I was in the process of explaining this to poor confused Sir Reginald when I was again interrupted. I had been expecting an outburst from Emerson, whose violent temper and command of bad language have won him the affectionate Arabic soubriquet of “Father of Curses.” However, on this occasion the interruption came from Ramses.
“Something told me by Miss Christabel Pankhurst, though without significance to me at the time, tends to substantiate your theory, Mother. Mrs. Markham and her brother did not join the group until after we left London in June. A number of other ‘ladies,’ friends of theirs, became active in the movement at the same time. They must have been the ones who entered the house with her. I was struck, at the time, by the fact that Mrs. Pankhurst did not form part of the delegation.”
“Yes, but . . . but . . .” Sir Reginald stuttered. “All this is unsubstantiated, unproven.”

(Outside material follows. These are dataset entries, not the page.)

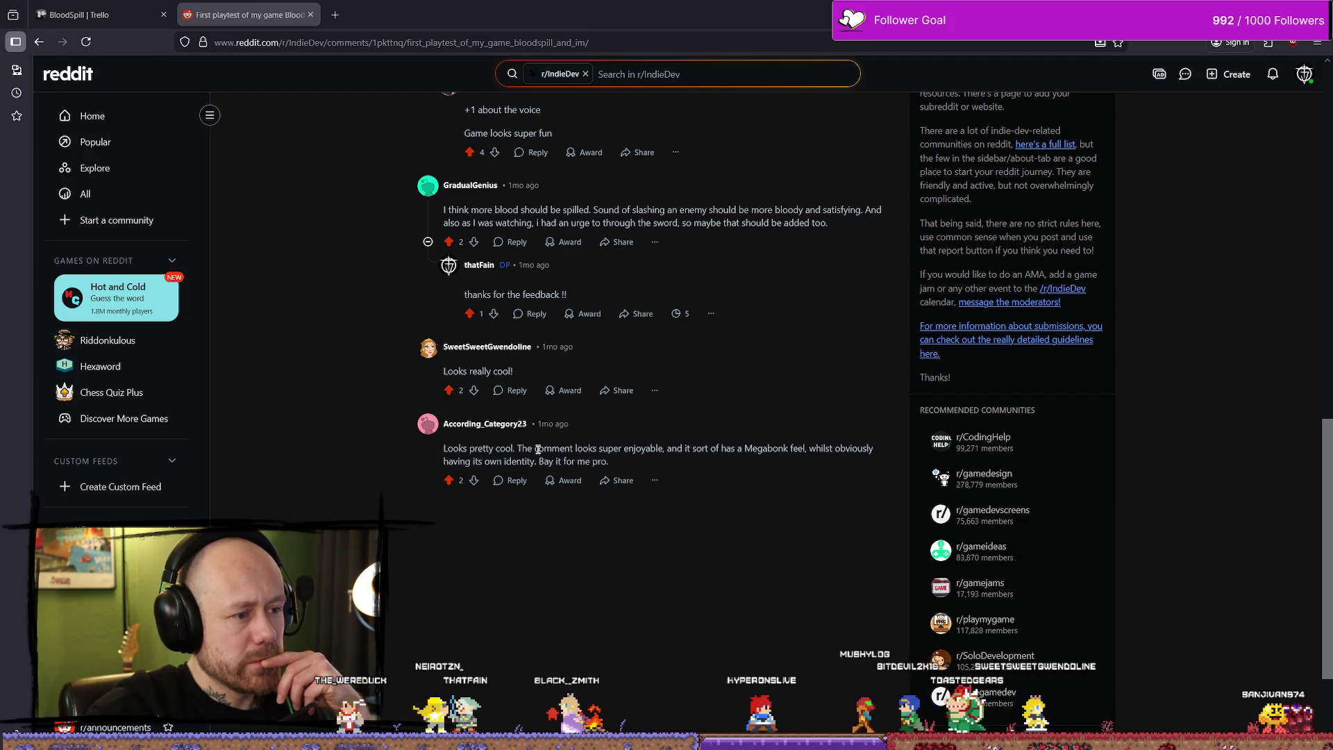
drag(666, 450, 773, 450)
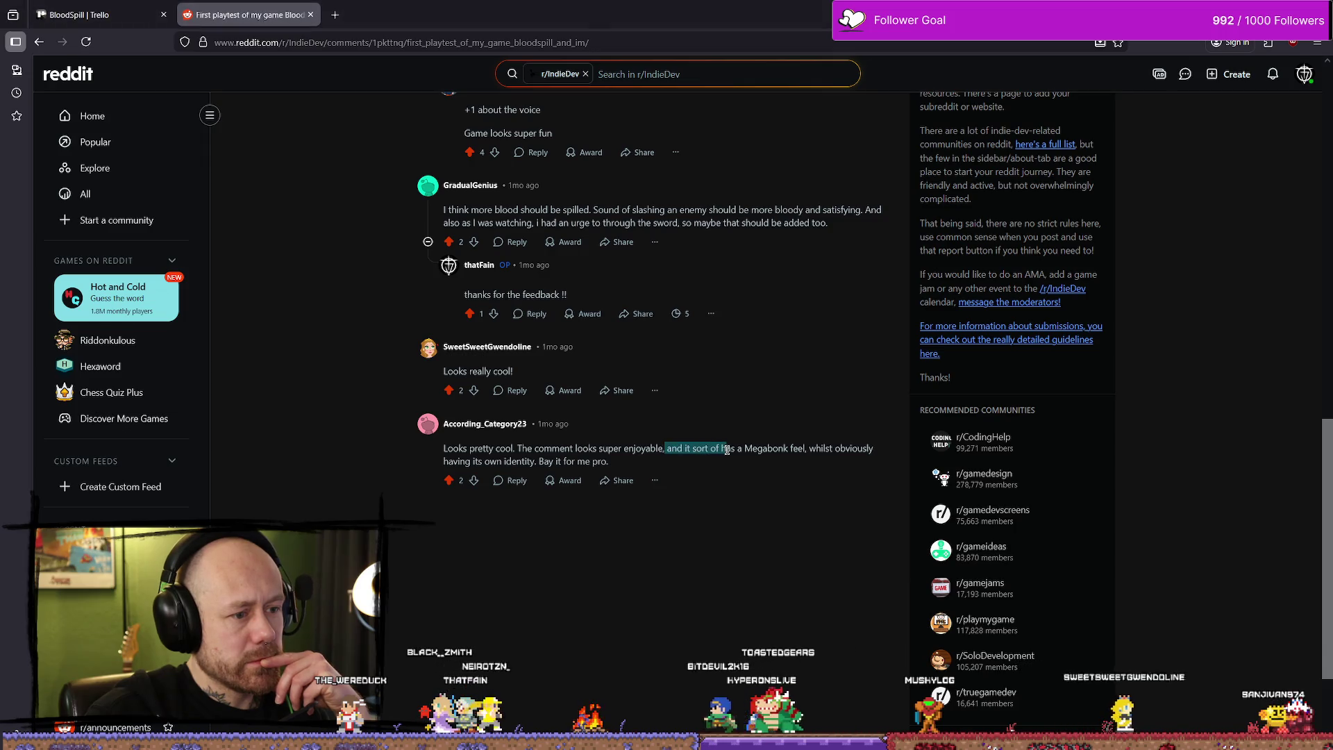
click(760, 564)
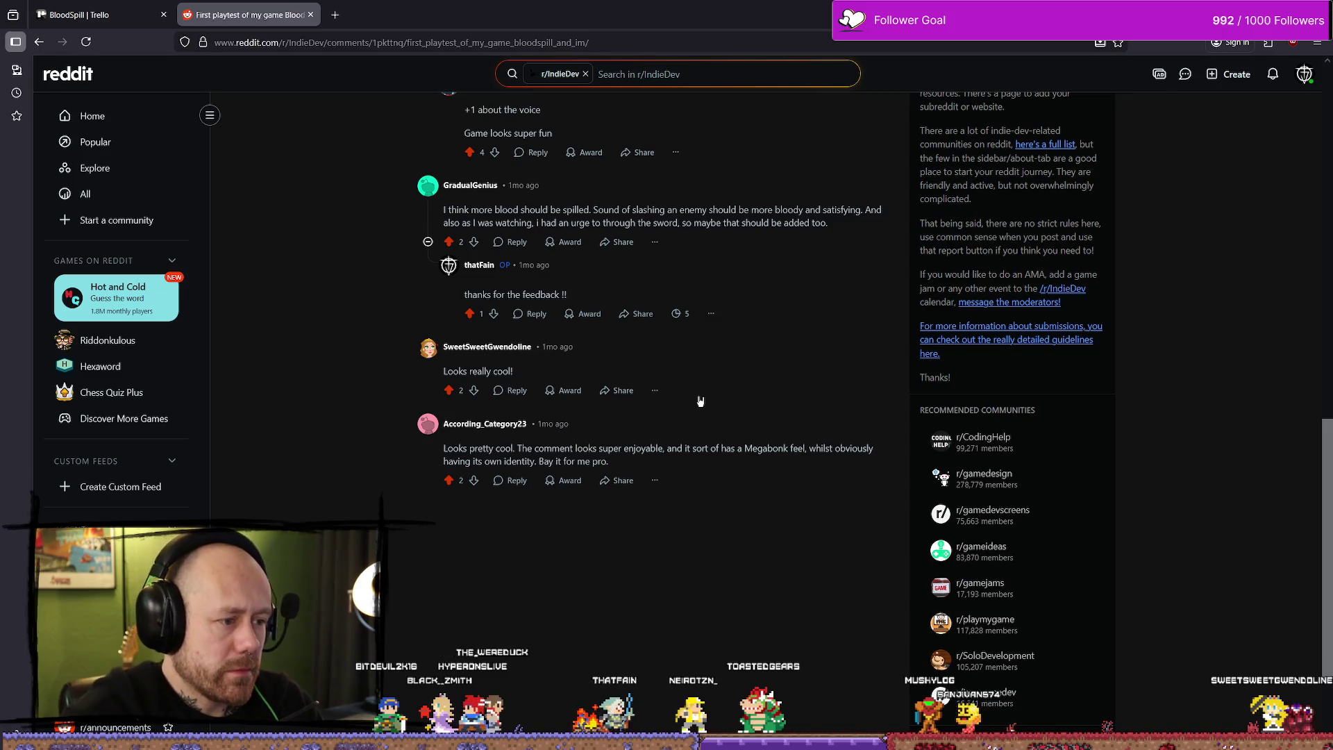
scroll(700, 401, up, 10)
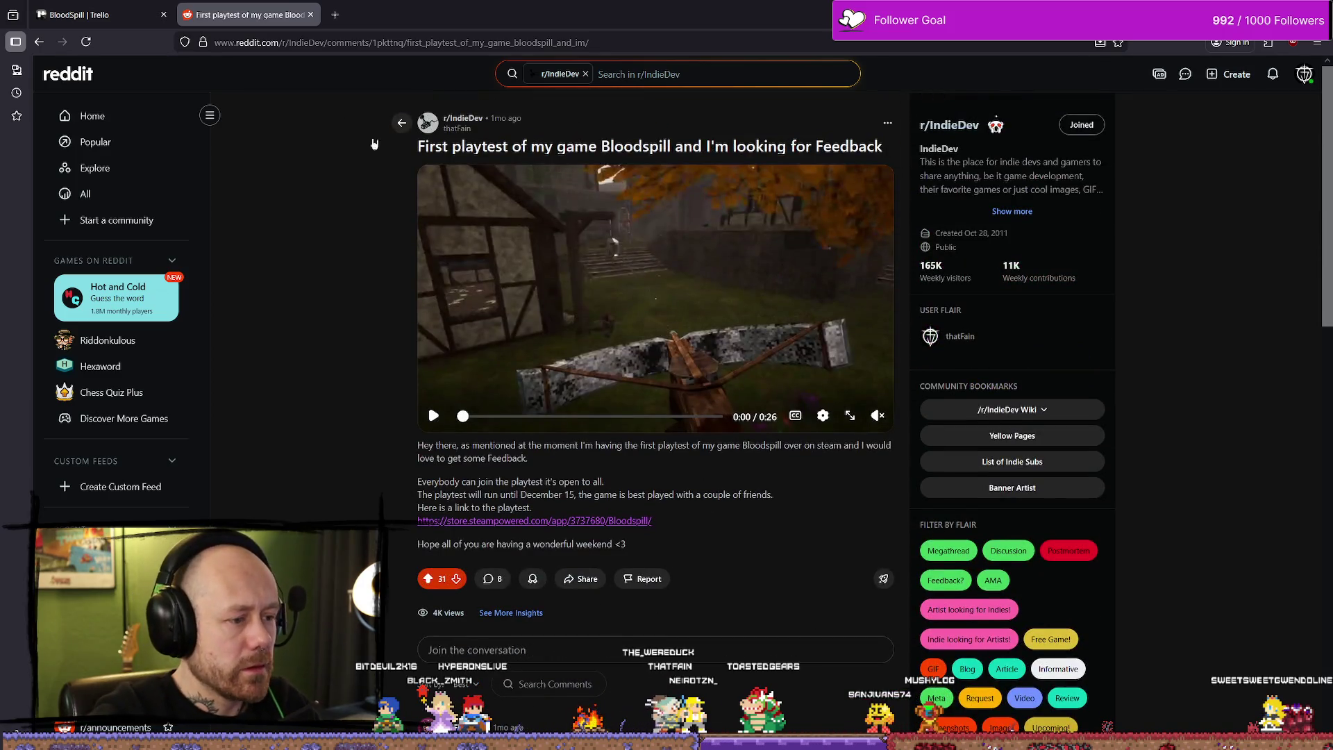
click(311, 14)
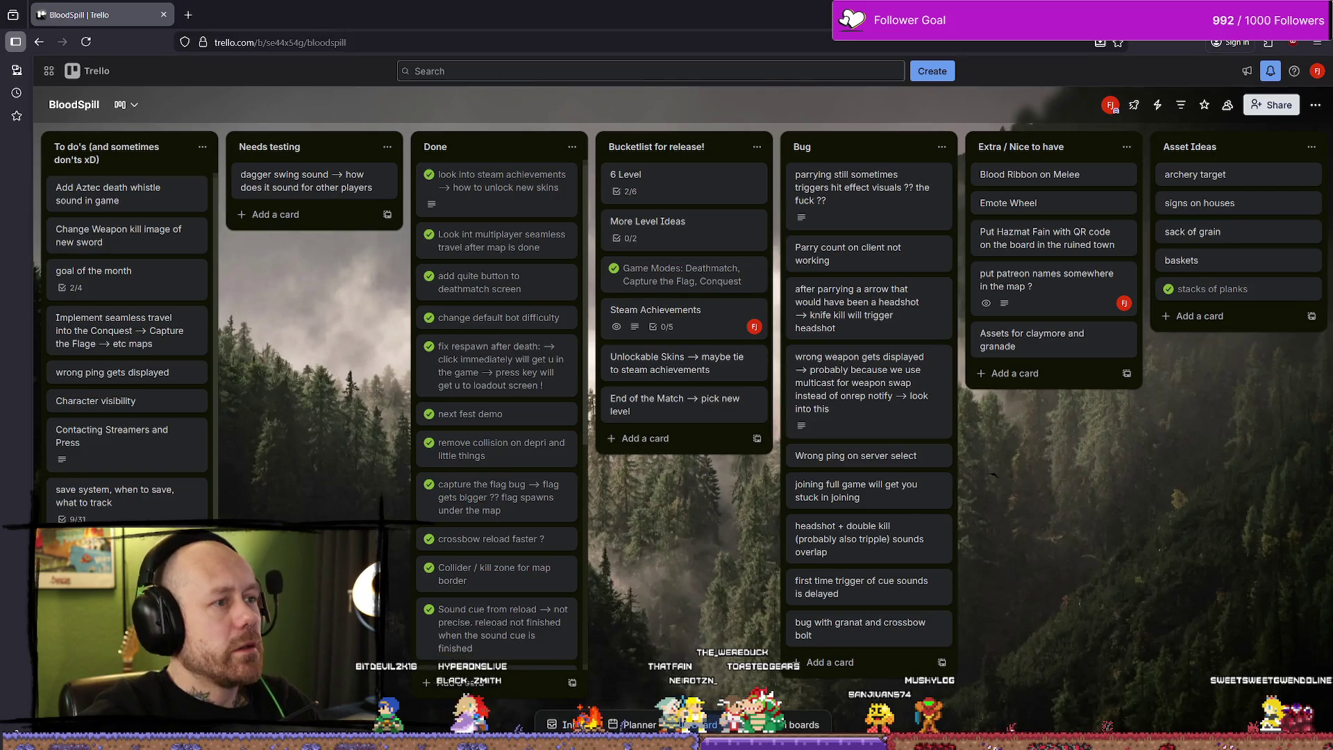
key(alt+Tab)
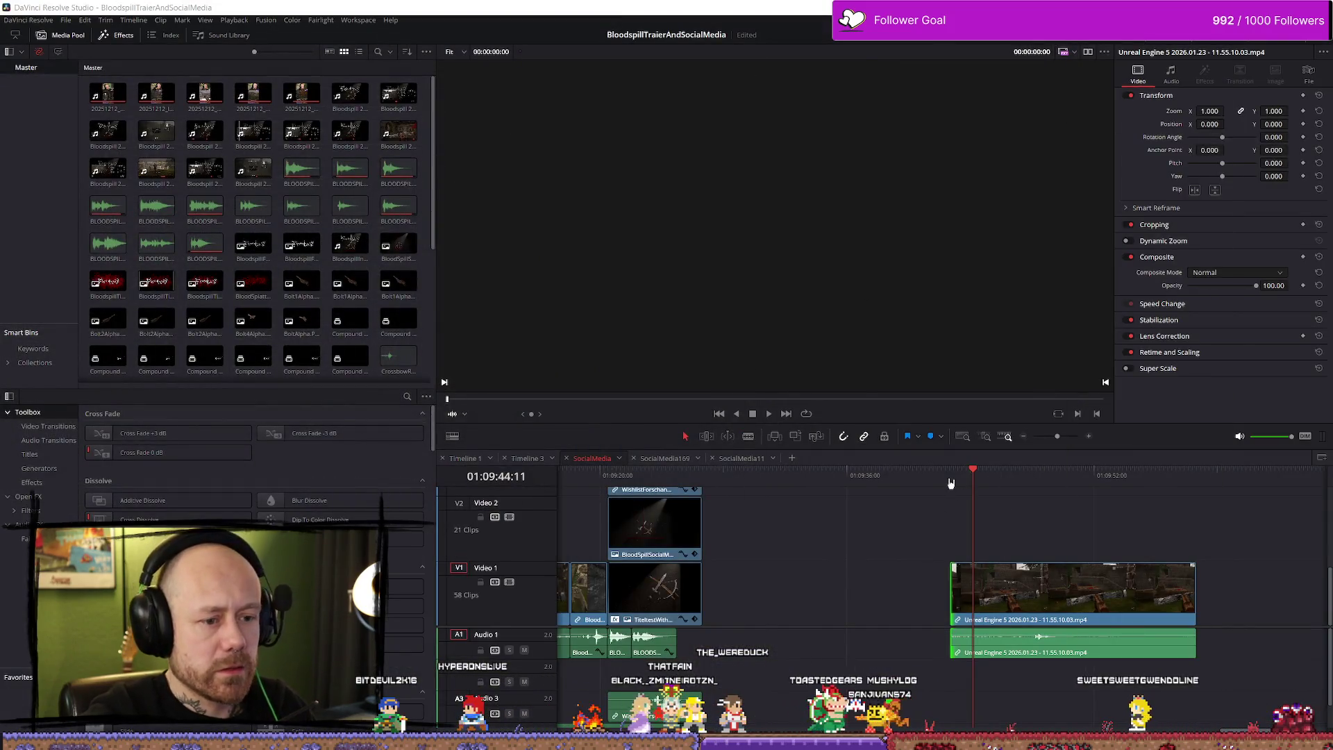
Step: Stop playback and drop the MoreBlooood comment snip onto Video 2 above the gameplay clip
key(space)
scroll(983, 513, down, 10)
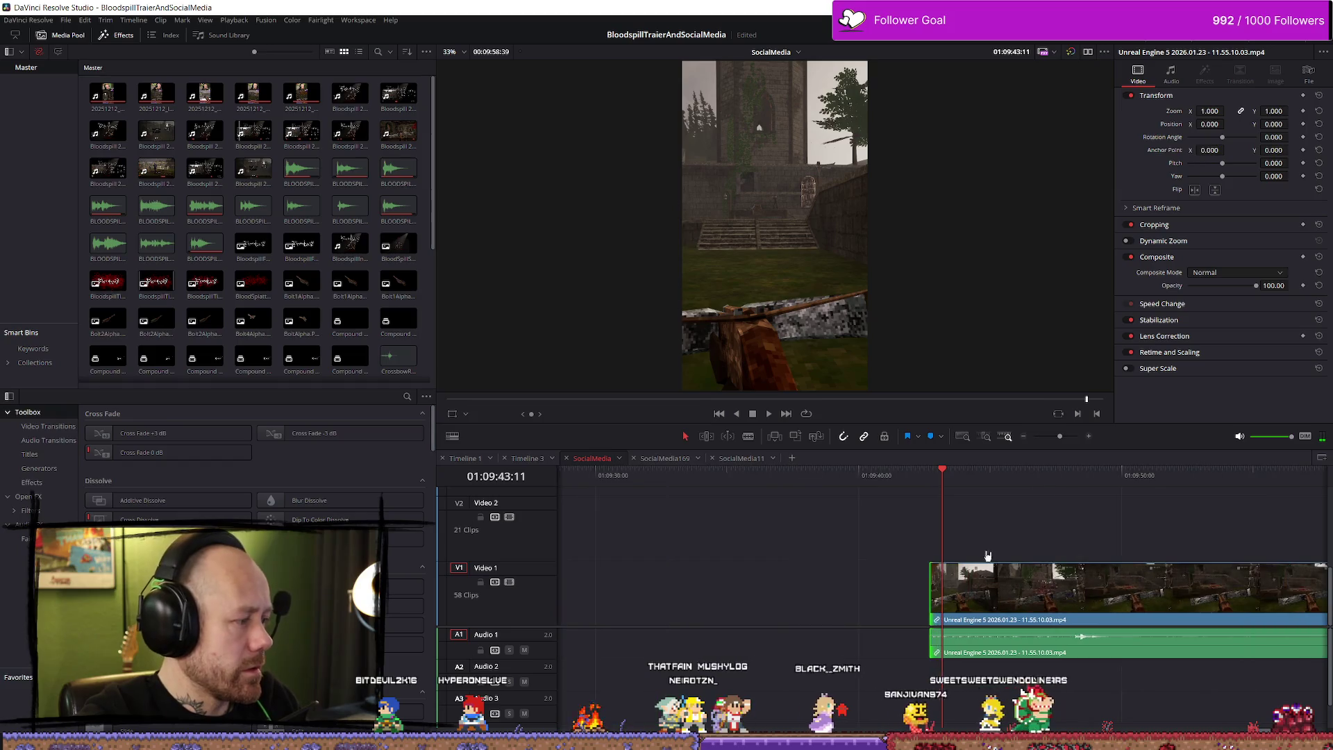
scroll(993, 539, up, 10)
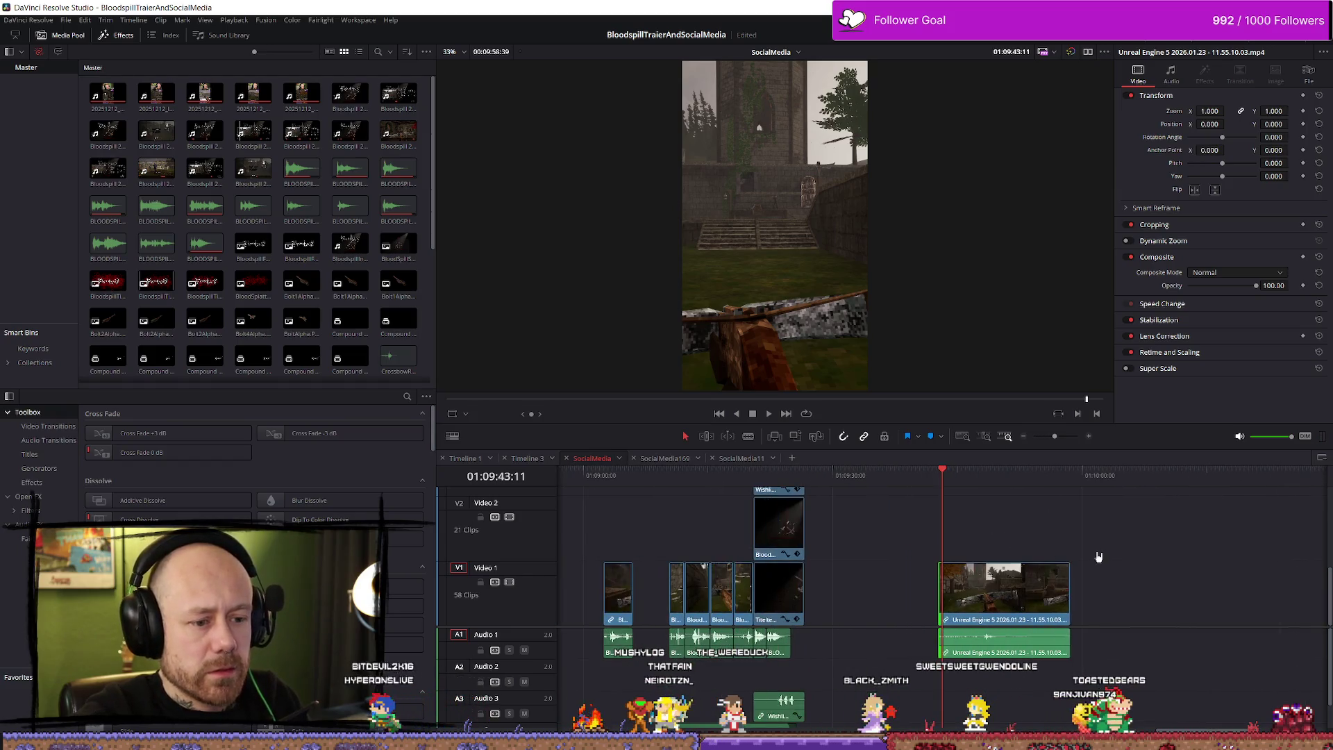
scroll(911, 511, up, 4)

“The proof,” said my annoying offspring, anticipating me as he usually did, “is in the outcome. The thieves were not ordinary burglars; they were after Mr. Romer’s antiquities, which form one of the finest private collections in the world. The Master Criminal specializes in Egyptian antiquities, and the notion of using a suffragist organization in order to gain entry to the house of a virulent opponent of votes for women is characteristic of Sethos’s sardonic sense of humor.”
“But,” said Sir Reginald, like a broken gramophone record, “but—”
“If it was Sethos you will never catch the bastard,” said Emerson. It was symptomatic of his state of mind that he did not even apologize for bad language—to which, I must confess, we had all become accustomed. He went on, “But I wish you luck. Nothing would please me more than to see him in the dock. We have told you all we know, Sir Reginald. Hadn’t you better get at it instead of lolling around drinking brandy?”